The so-called “Indian War of 1836” was a military campaign waged by the United States against the Muskogee (Creek) people who had lived in Georgia for more than a thousand years. It was authorized under the 1830 “Indian Removal Act.” Decatur’s activists got that part of the history right. What they missed is the 1836 Georgia military action’s connections to another campaign of displacement and murder happening at the same time: the Second Seminole War.

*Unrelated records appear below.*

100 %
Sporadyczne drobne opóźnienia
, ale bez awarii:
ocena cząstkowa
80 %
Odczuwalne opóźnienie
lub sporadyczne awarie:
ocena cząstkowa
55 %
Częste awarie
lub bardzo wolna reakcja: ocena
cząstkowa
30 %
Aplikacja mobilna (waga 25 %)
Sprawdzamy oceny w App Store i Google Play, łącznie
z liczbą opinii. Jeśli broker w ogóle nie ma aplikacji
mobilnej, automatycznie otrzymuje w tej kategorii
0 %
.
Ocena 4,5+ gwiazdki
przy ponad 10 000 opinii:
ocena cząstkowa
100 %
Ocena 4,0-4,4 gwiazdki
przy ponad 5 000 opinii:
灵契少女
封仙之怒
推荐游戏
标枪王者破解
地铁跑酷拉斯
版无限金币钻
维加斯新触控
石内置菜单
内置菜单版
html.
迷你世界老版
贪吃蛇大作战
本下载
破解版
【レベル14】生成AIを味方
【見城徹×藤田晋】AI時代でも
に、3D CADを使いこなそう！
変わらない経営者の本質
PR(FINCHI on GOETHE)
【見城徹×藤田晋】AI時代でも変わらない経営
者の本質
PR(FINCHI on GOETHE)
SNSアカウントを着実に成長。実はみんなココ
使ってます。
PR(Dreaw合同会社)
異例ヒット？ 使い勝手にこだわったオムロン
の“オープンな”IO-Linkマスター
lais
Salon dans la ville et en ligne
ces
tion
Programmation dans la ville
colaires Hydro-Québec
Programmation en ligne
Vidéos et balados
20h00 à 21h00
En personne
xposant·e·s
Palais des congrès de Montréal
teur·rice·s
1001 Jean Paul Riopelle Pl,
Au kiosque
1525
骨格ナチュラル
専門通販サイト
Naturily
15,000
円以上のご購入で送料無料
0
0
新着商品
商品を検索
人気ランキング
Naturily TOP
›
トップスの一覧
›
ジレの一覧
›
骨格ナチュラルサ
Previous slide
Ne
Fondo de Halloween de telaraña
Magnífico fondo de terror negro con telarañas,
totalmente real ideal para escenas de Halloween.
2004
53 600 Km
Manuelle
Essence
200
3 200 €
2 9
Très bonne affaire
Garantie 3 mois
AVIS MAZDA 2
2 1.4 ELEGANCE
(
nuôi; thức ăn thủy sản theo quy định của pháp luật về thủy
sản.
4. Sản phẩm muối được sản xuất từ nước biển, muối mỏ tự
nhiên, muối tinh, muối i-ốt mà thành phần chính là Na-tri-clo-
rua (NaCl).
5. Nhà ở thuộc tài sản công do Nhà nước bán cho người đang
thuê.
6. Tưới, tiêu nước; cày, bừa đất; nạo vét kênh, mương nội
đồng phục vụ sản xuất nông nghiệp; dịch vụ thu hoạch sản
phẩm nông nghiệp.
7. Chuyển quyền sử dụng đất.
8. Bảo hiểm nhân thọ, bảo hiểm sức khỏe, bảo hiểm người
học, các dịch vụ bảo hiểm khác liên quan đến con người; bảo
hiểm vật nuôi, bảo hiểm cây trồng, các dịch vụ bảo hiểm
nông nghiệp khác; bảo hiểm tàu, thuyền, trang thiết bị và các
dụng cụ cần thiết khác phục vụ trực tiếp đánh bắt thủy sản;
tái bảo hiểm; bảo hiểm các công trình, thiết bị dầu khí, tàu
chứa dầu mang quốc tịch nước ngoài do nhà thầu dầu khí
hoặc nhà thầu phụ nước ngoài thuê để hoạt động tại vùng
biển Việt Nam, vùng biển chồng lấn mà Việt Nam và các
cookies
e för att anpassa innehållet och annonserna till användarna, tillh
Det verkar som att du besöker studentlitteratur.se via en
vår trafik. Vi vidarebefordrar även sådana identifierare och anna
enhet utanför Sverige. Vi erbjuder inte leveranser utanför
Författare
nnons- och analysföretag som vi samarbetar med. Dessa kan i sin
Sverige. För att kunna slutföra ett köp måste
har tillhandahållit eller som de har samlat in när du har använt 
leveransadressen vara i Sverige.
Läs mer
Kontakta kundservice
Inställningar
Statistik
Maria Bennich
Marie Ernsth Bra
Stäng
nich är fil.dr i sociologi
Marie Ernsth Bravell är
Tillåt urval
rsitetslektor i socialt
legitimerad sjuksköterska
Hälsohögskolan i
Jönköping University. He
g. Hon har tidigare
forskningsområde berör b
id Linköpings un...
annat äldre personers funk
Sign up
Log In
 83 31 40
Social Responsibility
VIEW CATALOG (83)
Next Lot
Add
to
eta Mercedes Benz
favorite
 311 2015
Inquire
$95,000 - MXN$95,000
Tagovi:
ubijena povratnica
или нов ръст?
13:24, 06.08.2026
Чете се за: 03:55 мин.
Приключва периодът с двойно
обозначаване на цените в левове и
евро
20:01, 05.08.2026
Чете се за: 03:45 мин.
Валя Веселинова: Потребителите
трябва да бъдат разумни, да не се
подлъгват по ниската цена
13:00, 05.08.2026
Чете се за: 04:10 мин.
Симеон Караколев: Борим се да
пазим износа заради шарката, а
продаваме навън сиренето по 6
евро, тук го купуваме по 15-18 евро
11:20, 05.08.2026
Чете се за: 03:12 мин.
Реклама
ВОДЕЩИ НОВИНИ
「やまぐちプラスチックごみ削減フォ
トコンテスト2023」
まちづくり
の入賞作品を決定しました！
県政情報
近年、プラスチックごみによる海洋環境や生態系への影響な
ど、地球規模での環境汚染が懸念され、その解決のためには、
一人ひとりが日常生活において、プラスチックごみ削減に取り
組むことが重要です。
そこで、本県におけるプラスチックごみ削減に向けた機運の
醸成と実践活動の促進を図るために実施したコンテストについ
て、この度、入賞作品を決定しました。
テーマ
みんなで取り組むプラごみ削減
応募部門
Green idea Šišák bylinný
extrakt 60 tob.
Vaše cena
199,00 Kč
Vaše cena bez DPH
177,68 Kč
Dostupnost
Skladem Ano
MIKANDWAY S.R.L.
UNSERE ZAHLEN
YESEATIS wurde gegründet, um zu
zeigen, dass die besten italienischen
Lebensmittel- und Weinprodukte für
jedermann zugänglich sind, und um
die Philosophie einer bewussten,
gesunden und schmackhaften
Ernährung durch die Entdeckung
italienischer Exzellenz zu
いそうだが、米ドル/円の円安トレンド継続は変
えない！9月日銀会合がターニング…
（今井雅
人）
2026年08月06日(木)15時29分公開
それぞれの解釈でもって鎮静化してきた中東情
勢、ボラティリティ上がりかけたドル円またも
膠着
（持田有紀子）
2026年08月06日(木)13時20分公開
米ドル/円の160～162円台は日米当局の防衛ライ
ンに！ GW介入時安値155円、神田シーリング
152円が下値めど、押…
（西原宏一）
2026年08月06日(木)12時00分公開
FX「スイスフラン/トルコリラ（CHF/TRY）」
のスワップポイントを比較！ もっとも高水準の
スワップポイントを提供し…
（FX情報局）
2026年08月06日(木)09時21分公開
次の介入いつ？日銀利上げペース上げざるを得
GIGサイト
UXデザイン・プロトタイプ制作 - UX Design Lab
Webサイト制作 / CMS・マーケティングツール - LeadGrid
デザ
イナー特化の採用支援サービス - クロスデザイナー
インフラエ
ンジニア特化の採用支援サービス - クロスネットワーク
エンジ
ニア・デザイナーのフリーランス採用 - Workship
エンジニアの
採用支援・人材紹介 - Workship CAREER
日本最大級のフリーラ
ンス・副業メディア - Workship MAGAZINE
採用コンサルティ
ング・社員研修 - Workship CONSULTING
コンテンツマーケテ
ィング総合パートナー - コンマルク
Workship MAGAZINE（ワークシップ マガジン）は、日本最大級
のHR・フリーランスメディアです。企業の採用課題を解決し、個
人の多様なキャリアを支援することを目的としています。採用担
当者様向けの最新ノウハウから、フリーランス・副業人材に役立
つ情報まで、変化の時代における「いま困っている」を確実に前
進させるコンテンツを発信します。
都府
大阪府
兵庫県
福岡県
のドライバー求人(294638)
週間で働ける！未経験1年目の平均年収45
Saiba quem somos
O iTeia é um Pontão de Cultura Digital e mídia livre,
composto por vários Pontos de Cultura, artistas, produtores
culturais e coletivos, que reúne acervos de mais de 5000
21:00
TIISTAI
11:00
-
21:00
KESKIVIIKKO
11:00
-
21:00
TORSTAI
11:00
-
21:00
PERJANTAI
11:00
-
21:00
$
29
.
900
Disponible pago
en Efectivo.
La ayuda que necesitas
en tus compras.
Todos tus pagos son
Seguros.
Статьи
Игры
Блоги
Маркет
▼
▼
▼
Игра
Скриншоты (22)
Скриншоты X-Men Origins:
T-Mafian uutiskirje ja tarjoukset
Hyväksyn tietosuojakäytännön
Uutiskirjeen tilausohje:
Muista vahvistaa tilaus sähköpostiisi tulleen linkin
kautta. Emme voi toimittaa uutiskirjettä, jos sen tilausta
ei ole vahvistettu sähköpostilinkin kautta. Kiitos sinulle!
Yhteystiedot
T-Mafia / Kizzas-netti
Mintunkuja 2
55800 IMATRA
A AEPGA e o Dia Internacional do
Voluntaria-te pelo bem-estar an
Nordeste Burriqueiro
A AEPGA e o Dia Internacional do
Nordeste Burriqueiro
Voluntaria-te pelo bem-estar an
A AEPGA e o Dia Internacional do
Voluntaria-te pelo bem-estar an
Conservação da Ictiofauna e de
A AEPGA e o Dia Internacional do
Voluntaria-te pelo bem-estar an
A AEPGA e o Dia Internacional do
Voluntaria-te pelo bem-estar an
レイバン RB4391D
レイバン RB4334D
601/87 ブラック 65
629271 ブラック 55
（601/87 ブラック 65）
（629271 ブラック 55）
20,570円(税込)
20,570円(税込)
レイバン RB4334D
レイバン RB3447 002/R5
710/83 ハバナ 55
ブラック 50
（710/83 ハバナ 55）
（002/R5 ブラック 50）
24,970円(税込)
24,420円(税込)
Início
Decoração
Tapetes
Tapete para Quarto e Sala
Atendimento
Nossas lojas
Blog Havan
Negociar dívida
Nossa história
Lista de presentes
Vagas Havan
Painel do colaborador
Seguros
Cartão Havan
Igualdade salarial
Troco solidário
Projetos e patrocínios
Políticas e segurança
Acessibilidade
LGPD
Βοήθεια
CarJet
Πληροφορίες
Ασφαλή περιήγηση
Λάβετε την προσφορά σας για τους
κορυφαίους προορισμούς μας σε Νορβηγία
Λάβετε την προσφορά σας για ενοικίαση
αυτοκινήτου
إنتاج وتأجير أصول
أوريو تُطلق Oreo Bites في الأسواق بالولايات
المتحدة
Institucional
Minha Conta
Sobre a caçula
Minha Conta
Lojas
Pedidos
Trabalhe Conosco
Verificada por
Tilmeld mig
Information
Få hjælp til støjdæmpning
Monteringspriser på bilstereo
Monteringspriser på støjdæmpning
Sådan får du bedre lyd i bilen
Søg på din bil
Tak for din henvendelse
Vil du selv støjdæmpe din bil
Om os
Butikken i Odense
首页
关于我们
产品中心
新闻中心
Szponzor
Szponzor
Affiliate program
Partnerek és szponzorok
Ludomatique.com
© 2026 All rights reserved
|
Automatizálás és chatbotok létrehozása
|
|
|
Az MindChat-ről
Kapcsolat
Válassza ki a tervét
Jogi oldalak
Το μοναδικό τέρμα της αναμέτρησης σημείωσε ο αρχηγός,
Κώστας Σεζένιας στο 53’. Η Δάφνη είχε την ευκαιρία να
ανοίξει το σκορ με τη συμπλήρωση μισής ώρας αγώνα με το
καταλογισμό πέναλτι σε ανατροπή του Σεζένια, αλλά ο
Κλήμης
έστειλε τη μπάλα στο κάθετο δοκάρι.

Fought in Florida’s swamps and prairies between 1835 and 1842, the Second Seminole War isn’t part of most history curricula. I grew up in coastal Florida among the war’s traces: the ruins of sugar plantations destroyed in the fighting and place names commemorating the Native Americans and United States soldiers who died in the battles. My first exposure to historical archaeology occurred in these places and we were taught a version of the Second Seminole War in the schools. It was unavoidable: one of the schools I attended in Daytona Beach was named Osceola Elementary School. Osceola (1804-1838) was a Seminole leader captured and imprisoned during the war. More about him later.
Daytona Beach is located in Volusia County. An east-west transect cutting through the county would begin at the Atlantic Ocean on the “World’s Most Famous Beach” and continue inland across the heart of the county’s tourism landscape into the pinewoods and swamps of Volusia’s rural interior. In 1836, there were no speedways and tourists. The economy then depended on farms, ranches, and agricultural processing facilities worked by enslaved Africans.
The link between Volusia County in 1836 and the “genocide cannon” in 2021 isn’t immediately evident. Unless you’ve heard of General Thomas Jesup (1788-1860). Jesup was Quartermaster General of the United States Army in the spring of 1836 when President Andrew Jackson sent him to command the federal response to Georgia and Alabama’s request for military support. That short-lived action became known as the “Creek War of 1836” or the “Second Creek War.”
Instead of returning to Washington and his duties as Quartermaster General, Jesup went south to Florida to take command of U.S. troops in what became known as the Second Seminole War. He had developed a reputation as a ruthless commander, using tactics that some of his brutal attacks on Native American towns. He used those skills well in Florida, where he and his troops waged a merciless campaign.
One of Jesup’s most infamous exploits in Florida was deceiving Seminole leader Osceola into believing that the general wanted to begin truce talks. Osceola approached Jesup’s troops under a white flag and was immediately captured. Imprisoned at Fort Moultrie in Charleston, South Carolina, Osceola died in 1838.
Jesup’s exploits, first in Georgia and then Florida, are what bring us back to the Decatur cannon. Strategically and policy-wise, the campaign against the Creeks/Muskogee in Georgia and the Seminoles in Florida, were indistinguishable. Though on the surface, it’s easy to connect the displacements and slaughter of Native Americans to so-called “Indian removal,” there’s a deeper history that might explain the UDC’s zeal to celebrate the 1836 events.
Not long after arriving in Florida, Jesup found himself in Volusia County. There, on December 9, 1836, Jesup wrote to U.S. Secretary of War Benjamin F. Butler acknowledging his arrival and offering his initial take on the “war.” Historians credit this document as the most cogent analysis for why Andrew Jackson, who commanded U.S. troops in the First Seminole War (1817-1818), went to war again in 1835. Jesup wrote,
This, you may be assured, is a negro, not an Indian war; and if it be not speedily put down, the South will feel the effects of it on their slave population before the end of the next season.
“This …. is a negro, not an Indian war.” The Southeastern campaigns against indigenous peoples were as much about protecting the enslavers’ “property” as stealing Native American land. Enslaved Africans in Georgia and North Florida found refuge among some of the Native Americans we call Creeks/Muskogee and Seminole. This refuge included the opportunity to take up arms against the whites who had enslaved them.
So yes, the 1906 reports that the Agnes Lee UDC chapter had acquired and placed the cannon to commemorate the actions of Col. James Calhoun, a military commander in 1836 and who later became Atlanta’s mayor during the Civil War. They also may be seen as celebrating the violent response to the resistance mounted by enslaved Africans fighting side-by-side with Native Americans.